La poesia di Montale assume dunque il valore di testimonianza e un preciso significato morale: Montale esalta lo stoicismo etico di chi compie in qualsiasi situazione storica e politica il proprio dovere. Rispetto a questa visione, la poesia si pone per Montale come espressione profonda e personale della propria ricerca di dignità e del tentativo più alto di comunicare fra gli uomini. L’opera di Montale è, infatti, sempre sorretta da un’intima esigenza di moralità, ma priva di qualunque intenzione moralistica: il poeta non si propone come guida spirituale o morale per gli altri; attraverso la poesia egli tenta di esprimere la necessità dell’individuo di vivere nel mondo accogliendo con dignità la propria fragilità, incompiutezza, debolezza.

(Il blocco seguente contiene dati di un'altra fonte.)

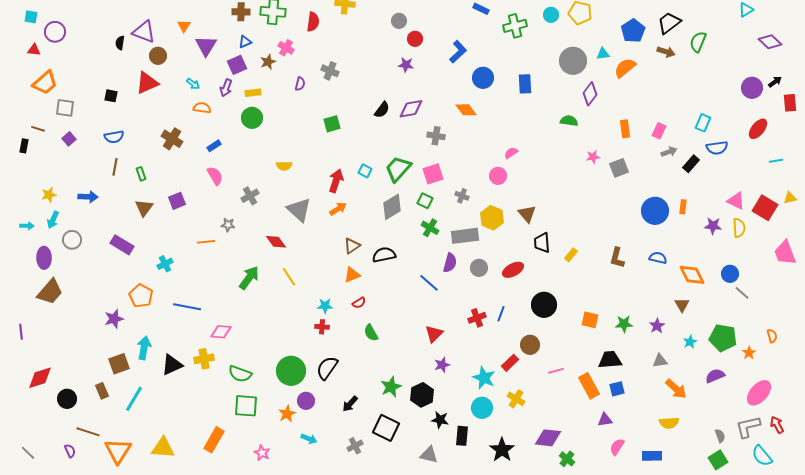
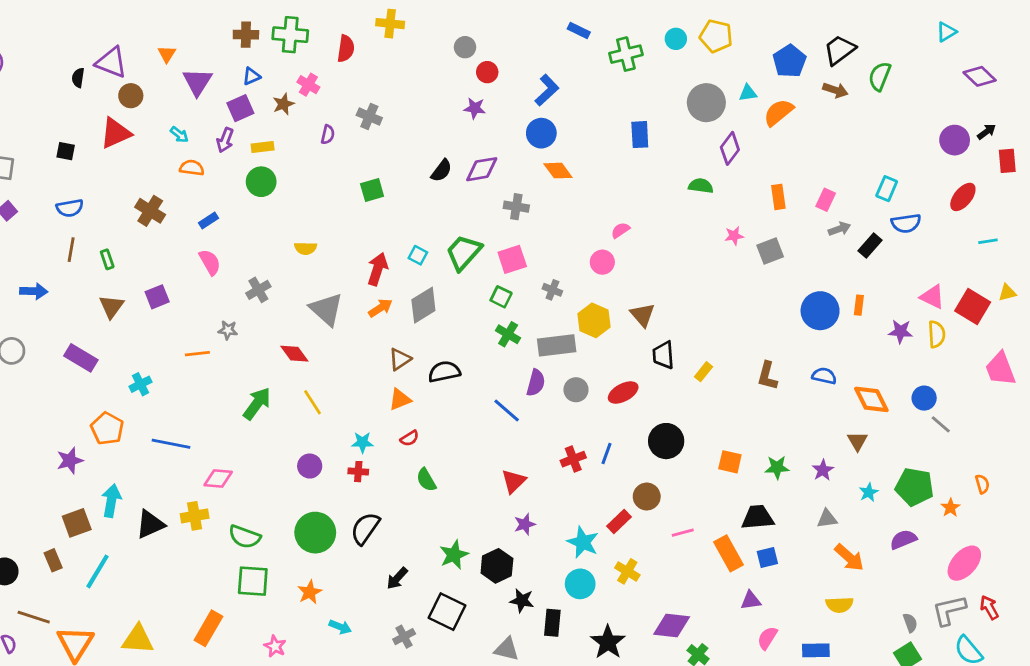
blue circle: (483, 78) -> (541, 133), moved
gray diamond: (392, 207) -> (423, 305), moved
purple circle: (306, 401) -> (310, 466), moved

Montale non credeva all’esistenza di «leggi immutabili e fisse» che regolassero l’esistenza dell’uomo e della natura; da qui deriva la sua coerente sfiducia in qualsiasi teoria filosofica, religiosa, ideologica che avesse la pretesa di dare un inquadramento generale e definitivo, la sua diffidenza verso coloro che proclamavano fedi sicure. Per il poeta la realtà è segnata da una insanabile frattura fra l’individuo e il mondo, che provoca un senso di frustrazione e di estraneità, un malessere esistenziale. Questa condizione umana è, secondo Montale, impossibile da sanare se non in momenti eccezionali, veri stati di grazia istantanei che Montale definisce miracoli, gli eventi prodigiosi in cui si rivela la verità delle cose, il senso nascosto dell’esistenza.
Alcuni caratteri fondamentali del linguaggio poetico montaliano sono i simboli: nella poesia di Montale compaiono oggetti che tornano e rimbalzano da un testo all’altro e assumono il valore di simboli della condizione umana, segnata, secondo il poeta, dal malessere esistenziale, e dall’attesa di un avvenimento, un miracolo, che riscatti questa condizione rivelando il senso e il significato della vita. In Ossi di seppia il muro è il simbolo negativo di uno stato di chiusura e oppressione, mentre i simboli positivi che alludono alle possibilità di evasione, di fuga e di libertà, sono l’anello che non tiene, il varco, la maglia rotta nella rete. Nelle raccolte successive il panorama culturale, sentimentale e ideologico cambia, e quindi risulta nuova anche la simbologia. Per esempio nella seconda raccolta, Le occasioni, diventa centrale la figura di Clizia, il nome letterario che allude alla giovane ebrea-americana amata da Montale, che assume una funzione “angelico-salvifica” e dalla quale è possibile aspettare il miracolo da cui dipende ogni residua possibilità di salvezza esistenziale.